Lonnie unzipped the flap and played the torch back and forth. Swells and whitecaps were down. Even the stinging rain seemed to have stopped. “I think the worst is over,” he announced.

Then Garrett raised one hand and the others grew silent. They all heard the same thing.

“It’s a plane,” said Sarah, incredulously. ”What’s a plane doing out here?”

“Got to be air/sea rescue,” said Garrett. “The storm must be clearing for them to brave this.” He reached up to the top of their raft and flicked on a switch that caused a red beacon to flicker.

“Can they possibly see that?” Kitty asked.

“That’s what it’s designed for,” said Lonnie.

The plane went away, then came back and began to circle, proof they’d been sighted.
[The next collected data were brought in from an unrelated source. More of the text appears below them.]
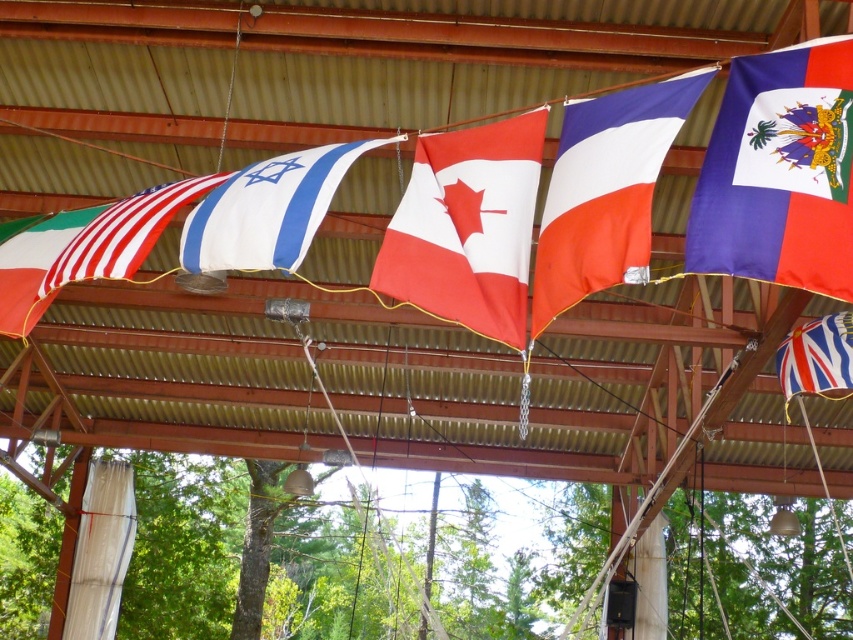
Question: Which object is positioned farthest from the white fabric flag at center?

Choices:
 (A) red/white fabric canadian flag at center
 (B) blue fabric flag at upper right

Answer: (B)

Question: Can you confirm if red/white fabric canadian flag at center is positioned below striped cotton flag at upper right?

Choices:
 (A) yes
 (B) no

Answer: (B)

Question: Which is farther from the blue fabric flag at upper right?

Choices:
 (A) striped cotton flag at upper right
 (B) white fabric flag at center
 (C) white cotton flag at center
 (D) matte white flag at left

Answer: (D)

Question: Does blue fabric flag at upper right appear under white cotton flag at center?

Choices:
 (A) yes
 (B) no

Answer: (B)

Question: Which object is positioned closest to the white cotton flag at center?

Choices:
 (A) red/white fabric canadian flag at center
 (B) matte white flag at left
 (C) white fabric flag at center
 (D) blue fabric flag at upper right

Answer: (A)

Question: Is red/white fabric canadian flag at center below white fabric flag at center?

Choices:
 (A) yes
 (B) no

Answer: (A)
An hour later, a Coast Guard cutter hove to beside them and pulled them aboard.

“Find any others?” Garrett asked first thing.

The cutter captain shook his head.

“There are a bunch of men in rafts out there somewhere,” said Garrett.

The man nodded. “If they’re out there, someone will find them. We’ve got a dozen boats looking for survivors, along with the plane and two rescue choppers. But right now, we’ve got you to take care of. Our medic will check you out and then we’re heading for the hospital in Sherbrooke.”